EXERCISE INSTRUCTIONS: For the data that follows, print the line with "Region aus. Gehört Ihr Sportverein zu unserem", the line with "Ou para atenuar os danos sofridos pela", and all lines between them, exactly as they stand. Omit pictures and add nothing.

PROVIDED INFORMATION:
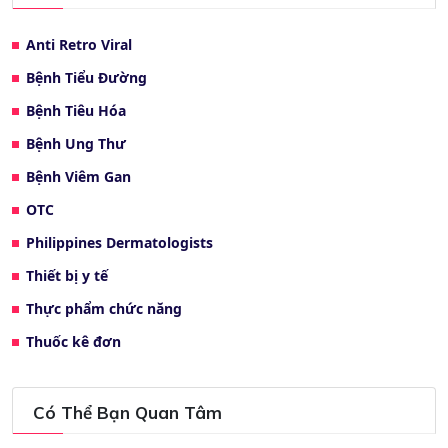
Anti Retro Viral
Bệnh Tiểu Đường
Bệnh Tiêu Hóa
Bệnh Ung Thư
Bệnh Viêm Gan
OTC
Philippines Dermatologists
Thiết bị y tế
Thực phẩm chức năng
Thuốc kê đơn
Có Thể Bạn Quan Tâm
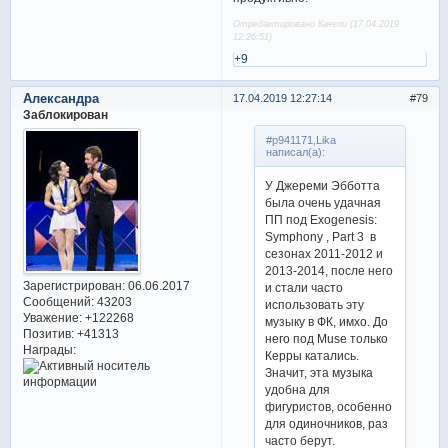
Отредактировано Качели (17.04.2019
12:26:51)
+9
Александра
17.04.2019 12:27:14
79
Заблокирован
#p941171,Lika
написал(а):
У Джереми Эбботта
была очень удачная
ПП под Exogenesis:
Symphony , Part 3 в
сезонах 2011-2012 и
2013-2014, после него
Зарегистрирован
: 06.06.2017
и стали часто
Сообщений:
43203
использовать эту
Уважение:
+122268
музыку в ФК, имхо. До
Позитив:
+41313
него под Muse только
Награды:
Керры катались.
Значит, эта музыка
удобна для
фигуристов, особенно
для одиночников, раз
часто берут.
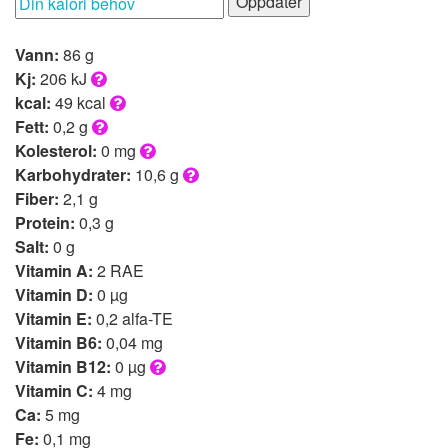
Oppdater
Vann:
86 g
Kj:
206 kJ
kcal:
49 kcal
Fett:
0,2 g
Kolesterol:
0 mg
Karbohydrater:
10,6 g
Fiber:
2,1 g
Protein:
0,3 g
Salt:
0 g
Vitamin A:
2 RAE
Vitamin D:
0 µg
Vitamin E:
0,2 alfa-TE
Vitamin B6:
0,04 mg
Vitamin B12:
0 µg
Vitamin C:
4 mg
Ca:
5 mg
Fe:
0,1 mg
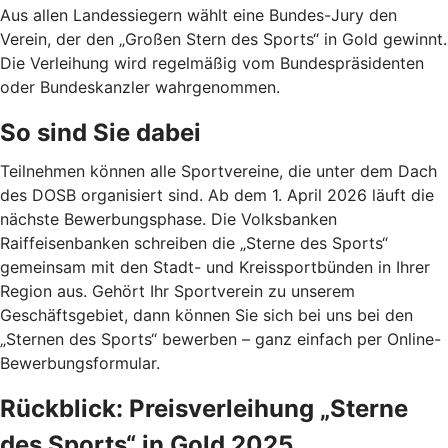
Aus allen Landessiegern wählt eine Bundes-Jury den
Verein, der den „Großen Stern des Sports“ in Gold gewinnt.
Die Verleihung wird regelmäßig vom Bundespräsidenten
oder Bundeskanzler wahrgenommen.
So sind Sie dabei
Teilnehmen können alle Sportvereine, die unter dem Dach
des DOSB organisiert sind. Ab dem 1. April 2026 läuft die
nächste Bewerbungsphase. Die Volksbanken
Raiffeisenbanken schreiben die „Sterne des Sports“
gemeinsam mit den Stadt- und Kreissportbünden in Ihrer
Region aus. Gehört Ihr Sportverein zu unserem
Geschäftsgebiet, dann können Sie sich bei uns bei den
„Sternen des Sports“ bewerben – ganz einfach per Online-
Bewerbungsformular.
Rückblick: Preisverleihung „Sterne
des Sports“ in Gold 2025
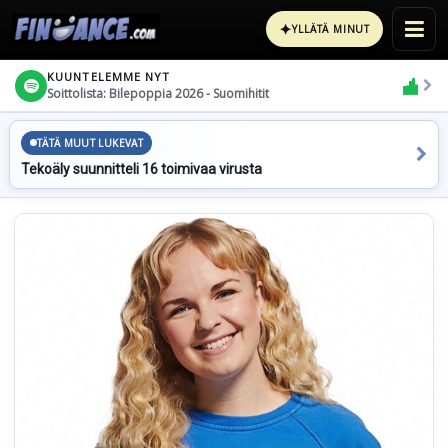
✦
YLLÄTÄ MINUT
KUUNTELEMME NYT
Soittolista: Bilepoppia 2026 - Suomihitit
TÄTÄ MUUT LUKEVAT
Tekoäly suunnitteli 16 toimivaa virusta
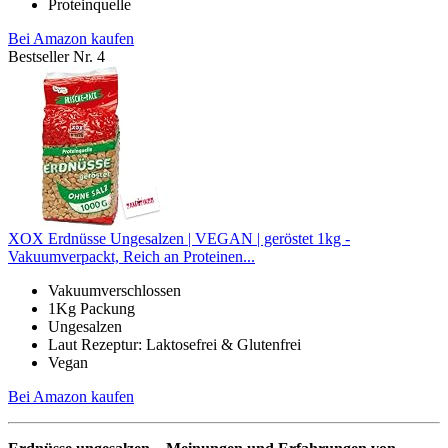
Proteinquelle
Bei Amazon kaufen
Bestseller Nr. 4
XOX Erdnüsse Ungesalzen | VEGAN | geröstet 1kg -
Vakuumverpackt, Reich an Proteinen...
Vakuumverschlossen
1Kg Packung
Ungesalzen
Laut Rezeptur: Laktosefrei & Glutenfrei
Vegan
Bei Amazon kaufen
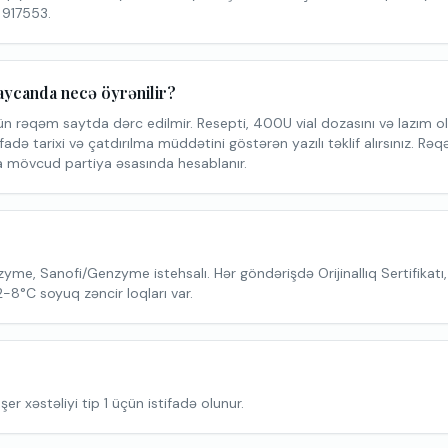
 917553.
ycanda necə öyrənilir?
ün rəqəm saytda dərc edilmir. Resepti, 400U vial dozasını və lazım 
fadə tarixi və çatdırılma müddətini göstərən yazılı təklif alırsınız. Rə
 mövcud partiya əsasında hesablanır.
ezyme, Sanofi/Genzyme istehsalı. Hər göndərişdə Orijinallıq Sertifikatı, 
-8°C soyuq zəncir loqları var.
 xəstəliyi tip 1 üçün istifadə olunur.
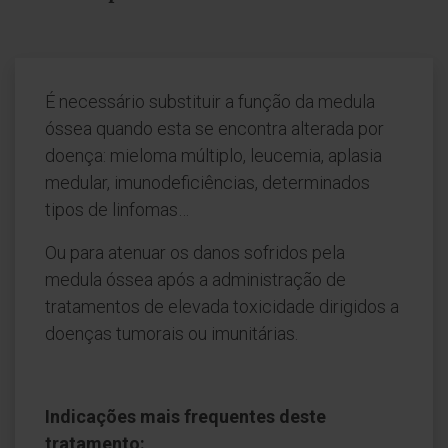
É necessário substituir a função da medula
óssea quando esta se encontra alterada por
doença: mieloma múltiplo, leucemia, aplasia
medular, imunodeficiências, determinados
tipos de linfomas…
Ou para atenuar os danos sofridos pela
medula óssea após a administração de
tratamentos de elevada toxicidade dirigidos a
doenças tumorais ou imunitárias.
Indicações mais frequentes deste
tratamento:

SOLVED EXERCISE:
Region aus. Gehört Ihr Sportverein zu unserem
Geschäftsgebiet, dann können Sie sich bei uns bei den
„Sternen des Sports“ bewerben – ganz einfach per Online-
Bewerbungsformular.
Rückblick: Preisverleihung „Sterne
des Sports“ in Gold 2025
✦
YLLÄTÄ MINUT
KUUNTELEMME NYT
Soittolista: Bilepoppia 2026 - Suomihitit
TÄTÄ MUUT LUKEVAT
Tekoäly suunnitteli 16 toimivaa virusta
Proteinquelle
Bei Amazon kaufen
Bestseller Nr. 4
XOX Erdnüsse Ungesalzen | VEGAN | geröstet 1kg -
Vakuumverpackt, Reich an Proteinen...
Vakuumverschlossen
1Kg Packung
Ungesalzen
Laut Rezeptur: Laktosefrei & Glutenfrei
Vegan
Bei Amazon kaufen
 917553.
ycanda necə öyrənilir?
ün rəqəm saytda dərc edilmir. Resepti, 400U vial dozasını və lazım 
fadə tarixi və çatdırılma müddətini göstərən yazılı təklif alırsınız. Rə
 mövcud partiya əsasında hesablanır.
ezyme, Sanofi/Genzyme istehsalı. Hər göndərişdə Orijinallıq Sertifikatı, 
-8°C soyuq zəncir loqları var.
 xəstəliyi tip 1 üçün istifadə olunur.
É necessário substituir a função da medula
óssea quando esta se encontra alterada por
doença: mieloma múltiplo, leucemia, aplasia
medular, imunodeficiências, determinados
tipos de linfomas…
Ou para atenuar os danos sofridos pela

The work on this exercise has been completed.